A conclusão ora defendida é que nenhum delito praticado contra a criança ou contra o adolescente — previsto que seja no ECA, no CP ou em qualquer outra lei —, por força do novo artigo 226, § 1º, da Lei nº 8.069/1990 (introduzido no citado Estatuto pela Lei Henry Borel), jamais pode ser processado perante o JECrim, pois o novel dispositivo finalmente vivificou o artigo 227, § 4º, da CR, razão pela qual insistir com conciliações, composições de danos civis, pacificações sociais e transações penais em crimes perpetrados contra vítimas infanto-juvenis não só anula a máxima efetividade da CR como traduz afronta aos magnos princípios do juiz natural e do devido processo legal.
As razões de política criminal respeitantes à Lei Henry Borel são inconciliáveis com a hipertrofia da competência do JECrim, de molde a obstar esvaziamento das Varas criminais para conhecer desses mesmos crimes.
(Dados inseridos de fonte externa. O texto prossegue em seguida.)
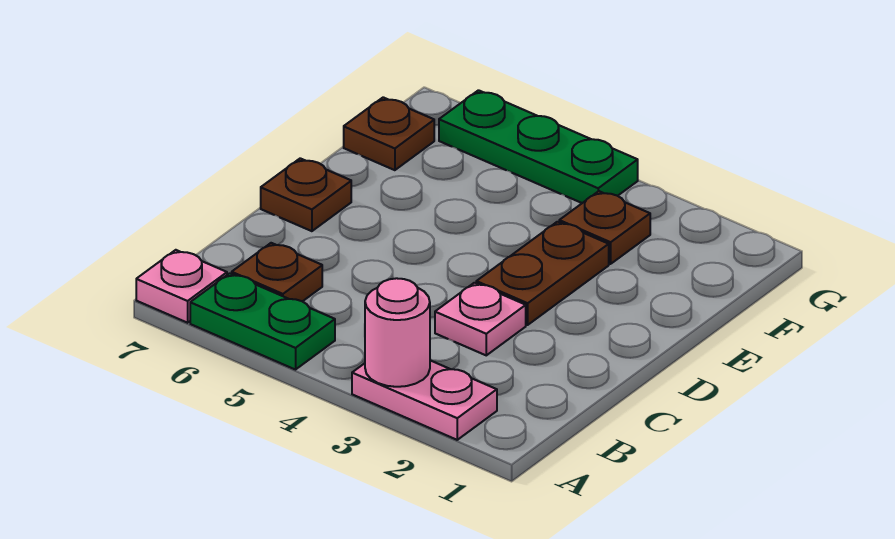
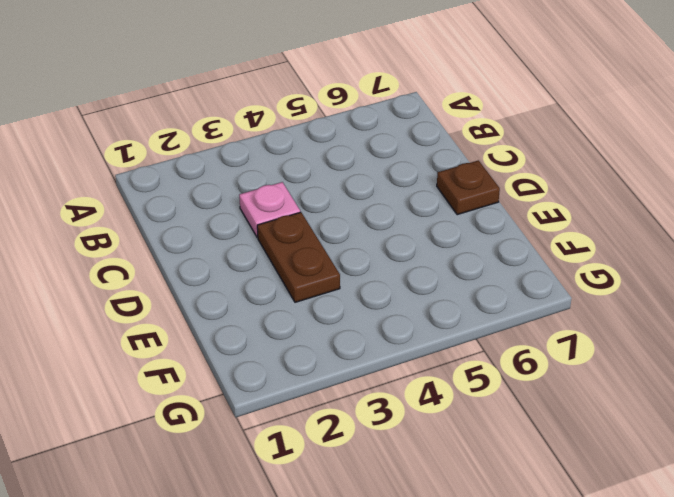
none -> pink plate A2:A3 level 1
none -> green plate A5:A6 level 1

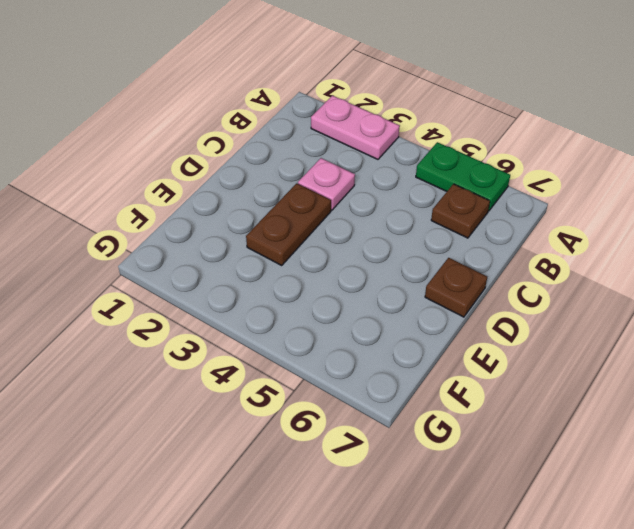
none -> pink plate A7 level 1
none -> brown plate F3 level 1

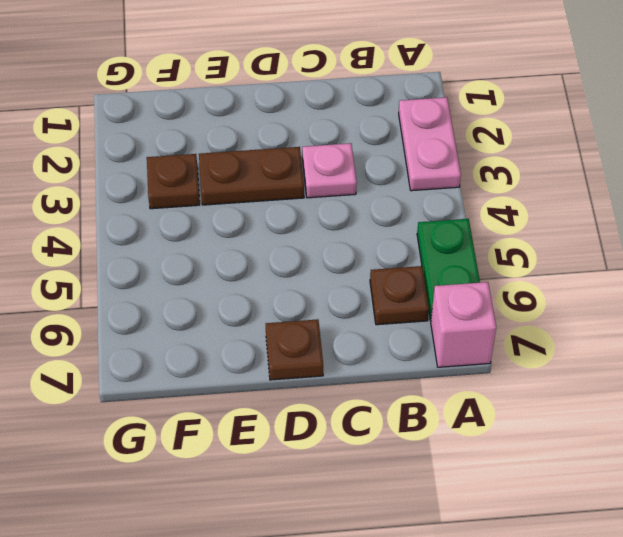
pink brick A7 level 1 -> pink plate A7 level 1
none -> brown plate F7 level 1
none -> green plate G4:G6 level 1

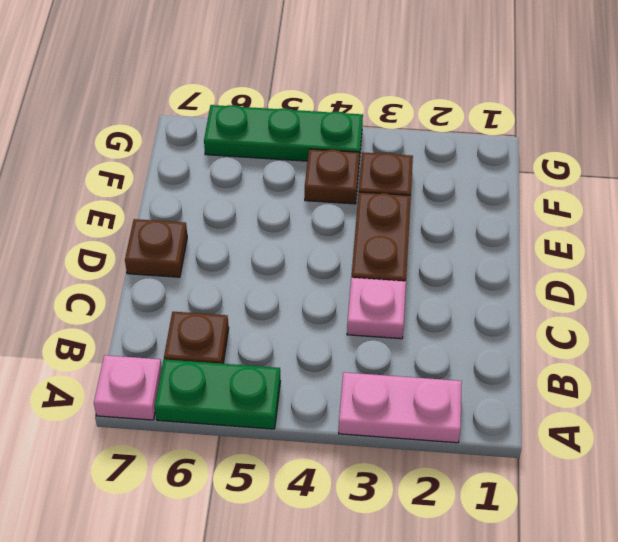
brown plate F4 level 1 -> brown plate F7 level 1
none -> pink round brick A3 level 2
Nesse sentido, cabe lembrar que no ordenamento jurídico não há antinomias; assim o artigo 23, parágrafo único, da Lei nº 13.431/2017 (cuja estrutura normativa é semelhante à Lei Maria da Penha), sem aludir à extensão da pena, dita que até a criação de Varas especializadas, delitos contra crianças e adolescentes serão processados nos juizados/varas especializadas em violência doméstica e temas afins [4]. Ora, se as causas com violência doméstica não tocam o Jecrim, as respeitantes ao público infanto-juvenil devem por aí seguir.
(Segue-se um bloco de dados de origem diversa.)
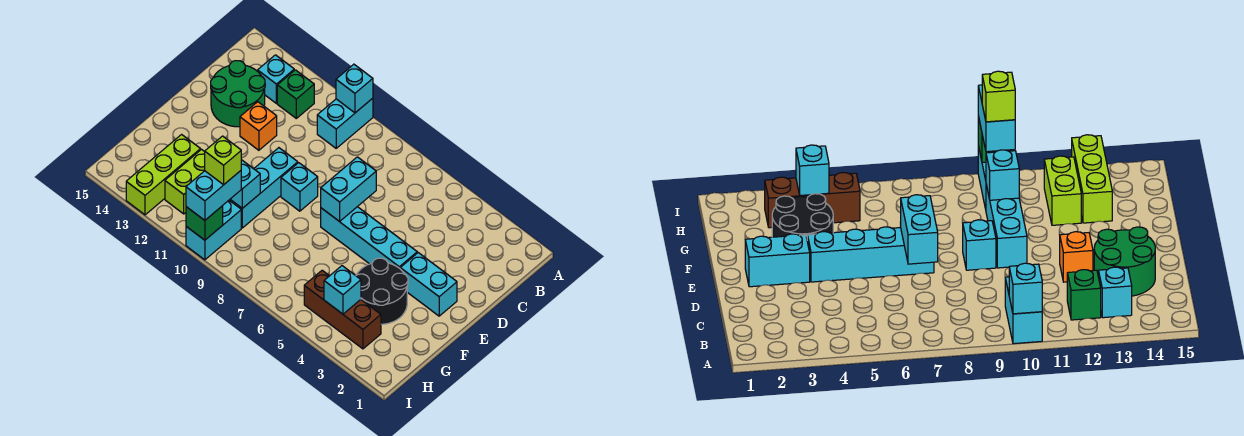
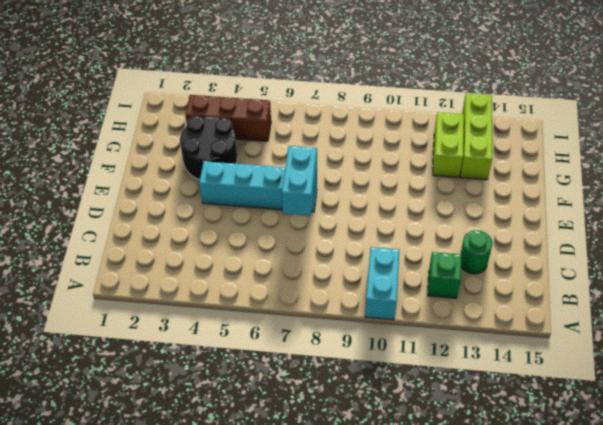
green round brick C13 level 1 -> green round brick C13:D14 level 1
none -> cyan brick B13 level 1
none -> orange brick D12 level 1
none -> cyan brick E2:E3 level 1

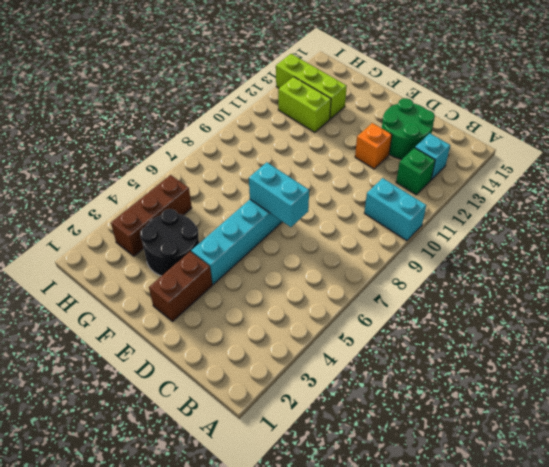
brown brick E2:E3 level 1 -> cyan brick E2:E3 level 1
none -> cyan brick E9 level 1
none -> cyan brick E10:G10 level 1
none -> cyan brick H10:I10 level 1

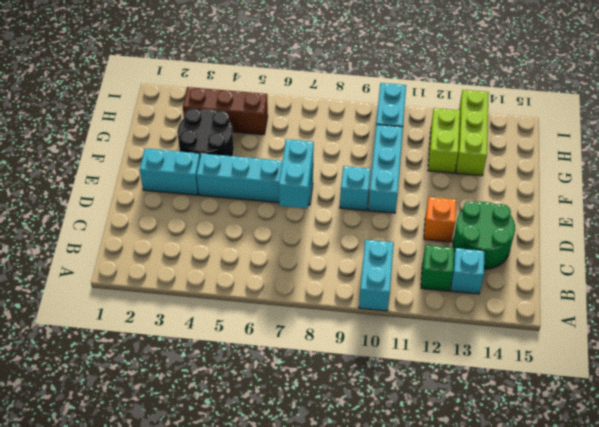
none -> cyan brick A10 level 2
none -> cyan brick G10 level 2
none -> cyan brick H4 level 2

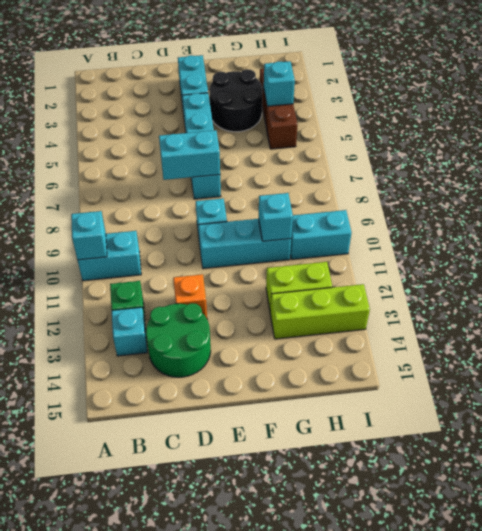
none -> green brick I10 level 2
none -> cyan brick H10:I10 level 3
none -> lime brick H10 level 4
A Lei Henry Borel quis e quer proibir negociações geradoras de brandura penal para agressores de adolescentes e crianças (às vezes com apenas meses de idade…). De mais a mais, os crimes postos no ECA, processáveis no Jecrim, conforme a experiência e segundo nos parece, raramente ocorrem no plano das realidades.
Há, ainda, o argumento prático: quantas vezes os delinquentes contra crianças não transparecem anomalia psíquica? Quantas outras não se revela a necessidade da complementação de laudos de lesões corporais das vítimas, seguidos de sucessivas impugnações? Fosse pouco, em muitas ocasiões são imprescindíveis estudos sociais e/ou complexos acompanhamentos de ordem psicossocial em certos casos. Todas essas hipóteses traduzem diligências incompatíveis com a celeridade e a simplicidade exigidas pelos artigos 62 e 77, § 2º, ambos da Lei 9.099/1995 [5].
Quando a redação da lei abre espaços à sua aplicação incorreta, cabe a eliminação, por parte dos legisladores, da perplexidade em disputa. Só assim podem fazer valer o anseio social que ensejou a nova norma. Se tal fragmento da ordem jurídica está se revelando problemático, porquanto interpretado de forma errônea por um ou outro grupo de exegetas, em especial aqueles que militam no foro, compete aos criadores da norma ambígua publicarem-na novamente, com outra redação mais apurada, eficaz à corrigenda do ponto nebuloso. Eis o libelo que consubstancia este artigo.
[1] Nos incs. LIII e LIV do art. 5º, da CR, estão esculpidos, respectivamente, os princípios do Juiz Natural e do devido processo legal, assim redigidos: “ninguém será processado nem sentenciado senão pela autoridade competente” e “ninguém será privado da liberdade ou de seus bens sem o devido processo legal”.
Paulo Roberto Santos Romero é promotor de Justiça titular do Jecrim de Belo Horizonte (MG), mestre e doutorando em Direito Penal Contemporâneo pela Universidade Federal de Minas Gerais, ex-conselheiro do Conselho de Criminologia e de Política Criminal da Secretaria de Estado de Defesa Social do Estado de Minas Gerais.